When he comes to the village, he takes refuge with the owner of a restaurant. The owner is one of the few members of the community not involved in the upheaval of violence that has plagued it. Instead, he remains an indifferent spectator, dejected by the state of things but with no inclination to do anything about it. He warns Mifune that civil war is imminent between the two rival factions and tells him to leave immediately. Mifune rubs his chin and mulls over it. He decides he can do some good. Not by acting as a diplomat, but as a catalyst in getting everyone to kill each other so that the town can have a fresh start.
This is when the emotional rawness of Mifune’s performance begins to show. He meets with the leaders of the two factions, deceptively pitting them against one another by offering his services to each. All the members of this society are enthralled by the mysterious stranger and try to make him part of it, but Mifune is not interested.
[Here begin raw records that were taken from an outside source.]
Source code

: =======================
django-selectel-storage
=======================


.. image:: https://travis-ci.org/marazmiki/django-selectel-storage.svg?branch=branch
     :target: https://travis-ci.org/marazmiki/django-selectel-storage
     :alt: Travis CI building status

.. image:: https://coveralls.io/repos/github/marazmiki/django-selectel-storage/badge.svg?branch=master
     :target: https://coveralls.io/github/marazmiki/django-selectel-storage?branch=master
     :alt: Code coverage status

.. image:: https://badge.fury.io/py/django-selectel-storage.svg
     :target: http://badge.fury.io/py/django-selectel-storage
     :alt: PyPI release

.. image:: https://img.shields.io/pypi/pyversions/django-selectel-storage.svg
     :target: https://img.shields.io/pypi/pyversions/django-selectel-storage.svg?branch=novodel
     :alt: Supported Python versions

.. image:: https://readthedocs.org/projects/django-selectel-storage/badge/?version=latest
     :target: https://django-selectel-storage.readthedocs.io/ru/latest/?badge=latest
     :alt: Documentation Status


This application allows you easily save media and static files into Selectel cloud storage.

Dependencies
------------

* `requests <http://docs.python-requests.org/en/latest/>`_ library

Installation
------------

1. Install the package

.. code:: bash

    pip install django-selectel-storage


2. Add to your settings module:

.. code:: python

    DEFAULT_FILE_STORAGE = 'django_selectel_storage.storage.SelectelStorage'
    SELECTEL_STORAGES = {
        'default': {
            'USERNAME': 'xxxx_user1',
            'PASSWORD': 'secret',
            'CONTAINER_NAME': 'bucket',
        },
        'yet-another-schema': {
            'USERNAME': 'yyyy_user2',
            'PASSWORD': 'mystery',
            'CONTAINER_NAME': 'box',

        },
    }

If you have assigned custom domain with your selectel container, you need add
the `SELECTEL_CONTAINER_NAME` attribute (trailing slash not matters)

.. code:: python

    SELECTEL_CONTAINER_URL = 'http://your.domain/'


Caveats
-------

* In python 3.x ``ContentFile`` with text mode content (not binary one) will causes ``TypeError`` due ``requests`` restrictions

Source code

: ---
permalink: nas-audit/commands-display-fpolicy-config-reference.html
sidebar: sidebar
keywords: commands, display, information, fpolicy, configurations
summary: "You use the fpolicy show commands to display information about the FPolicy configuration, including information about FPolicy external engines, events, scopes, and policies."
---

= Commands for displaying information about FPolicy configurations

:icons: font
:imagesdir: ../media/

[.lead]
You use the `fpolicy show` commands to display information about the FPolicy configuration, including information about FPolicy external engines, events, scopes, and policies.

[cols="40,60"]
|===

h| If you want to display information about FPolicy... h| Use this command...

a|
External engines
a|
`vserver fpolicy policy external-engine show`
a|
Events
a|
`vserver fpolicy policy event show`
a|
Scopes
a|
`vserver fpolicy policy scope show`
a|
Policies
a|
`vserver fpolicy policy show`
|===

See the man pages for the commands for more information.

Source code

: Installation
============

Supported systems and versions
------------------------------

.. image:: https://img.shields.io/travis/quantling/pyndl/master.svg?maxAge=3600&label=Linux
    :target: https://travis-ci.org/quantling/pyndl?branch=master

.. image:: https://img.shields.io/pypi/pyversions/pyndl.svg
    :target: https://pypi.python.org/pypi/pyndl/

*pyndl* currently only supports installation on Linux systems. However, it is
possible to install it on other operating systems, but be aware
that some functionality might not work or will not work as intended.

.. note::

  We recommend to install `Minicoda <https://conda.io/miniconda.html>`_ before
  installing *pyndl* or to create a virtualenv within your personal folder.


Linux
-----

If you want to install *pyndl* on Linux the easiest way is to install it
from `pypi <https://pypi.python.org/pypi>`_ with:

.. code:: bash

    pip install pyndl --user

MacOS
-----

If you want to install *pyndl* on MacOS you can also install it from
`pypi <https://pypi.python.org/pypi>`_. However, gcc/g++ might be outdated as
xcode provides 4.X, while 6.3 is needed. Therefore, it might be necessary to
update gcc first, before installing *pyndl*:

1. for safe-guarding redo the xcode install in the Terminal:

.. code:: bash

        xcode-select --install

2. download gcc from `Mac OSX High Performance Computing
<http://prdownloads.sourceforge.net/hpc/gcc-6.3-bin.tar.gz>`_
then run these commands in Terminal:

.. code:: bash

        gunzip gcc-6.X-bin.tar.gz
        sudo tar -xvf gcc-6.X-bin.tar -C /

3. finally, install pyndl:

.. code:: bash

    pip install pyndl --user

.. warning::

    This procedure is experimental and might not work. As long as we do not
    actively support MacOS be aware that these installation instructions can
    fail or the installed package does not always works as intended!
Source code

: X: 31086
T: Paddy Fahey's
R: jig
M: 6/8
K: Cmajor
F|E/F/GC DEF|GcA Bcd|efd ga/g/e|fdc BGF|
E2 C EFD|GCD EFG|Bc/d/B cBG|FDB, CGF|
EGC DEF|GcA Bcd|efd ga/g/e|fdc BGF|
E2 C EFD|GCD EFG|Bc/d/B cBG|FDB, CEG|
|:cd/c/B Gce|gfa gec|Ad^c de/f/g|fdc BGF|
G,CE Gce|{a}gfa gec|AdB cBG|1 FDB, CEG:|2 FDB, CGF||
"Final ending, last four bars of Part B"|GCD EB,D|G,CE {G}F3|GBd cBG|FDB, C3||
When asked his name, he lets out a sigh and says to call him Sanjuro, the thirty-year old mulberry field. Of course, this is not a society anyone would strive to be a member of considering the vastness of its corruption, but we realize that Mifune is dispirited with human beings in general and chooses to remain in the margins of society wherever he is. There are no attempts to shine any light on this by exploring his back story, but we don’t need it. Everything is in his performance.
When a couple is reunited before his eyes, you can see the tenderness and warmth between them. MIfune only sees weakness, but you can still sense he is affected by it. Though he is misanthropic, he is very articulate about human nature. Because he is a man who is painfully honest with himself, you see a free spirit, an immortal archetype. He tears his way through this movie all the way to its final showdown, where you are both exhausted and interestingly affirmed by everything that has been experienced.